Als sie den zerwühlten Zustand der Jungs bemerkte, grinste sie Harry an. „Und schön?", flüsterte sie leise.

Er nickte nur und sah Draco an. Der hatte sich inzwischen wieder ziemlich von ihm entfernt niedergelassen und saß mit untergeschlagenen Beinen auf einem kaputten Stuhl.

„Was ist mit Pansy?", wollte der Blonde nun wissen und versuchte offensichtlich möglichst gelassen zu wirken.

„Diese dumme Kuh ist mir die ganze Zeit hinterher gerannt. Sie hatte wohl für heute Nachmittag eine romantische Versöhnungszeremonie mit dir geplant und als du nicht im Kerker aufgetaucht bist, hat sie Snape gefragt.

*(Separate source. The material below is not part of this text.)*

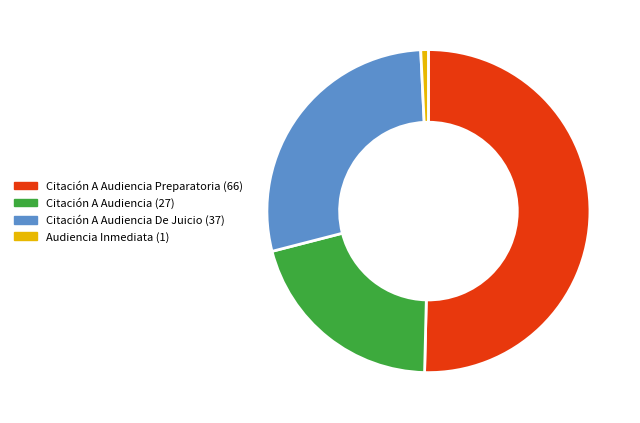

Is there a majority slice in this chart?

Yes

Der hat die Geschichte mit der Strafarbeit erzählt und danach war sie auf einmal der Meinung ich sei der Grund, aus dem du mit ihr Schluss gemacht hat."Raja lachte auf. „Noch mehr daneben, hätte sie ja nun nicht liegen können."

„Allerdings.", bestätigte Draco sehr zu Harrys Freude. „Da hab ich wohl nachher noch was vor mir..."Seufzend schloss er die Augen.

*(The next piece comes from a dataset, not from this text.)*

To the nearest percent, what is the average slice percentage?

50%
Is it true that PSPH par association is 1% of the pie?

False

„Was mich allerdings auf ein Problem bringt, das sich leider aufdrängt", sagte das Mädchen nun wieder. „Ich frag´s ja nicht gerne, aber wie geht es weiter? Habt ihr euch das mal überlegt?" Ernst sah sie erst Draco und dann Harry an.

Darüber hatte er noch gar nicht nachgedacht. Sicherlich, es war toll mit Draco zusammen zu sein, auch wenn es nur ein Zauber war, der den Slytherin so reagieren ließ. Aber was kam dann. Sie waren ja nicht allein auf der Welt. Zögernd sagte er: „Ich hab euch auch noch gar nicht erzählt, dass Hermine mich dauernd drängt zu Dumbledore zu gehen. Sie sagt, diese Sache müssten wir unbedingt melden."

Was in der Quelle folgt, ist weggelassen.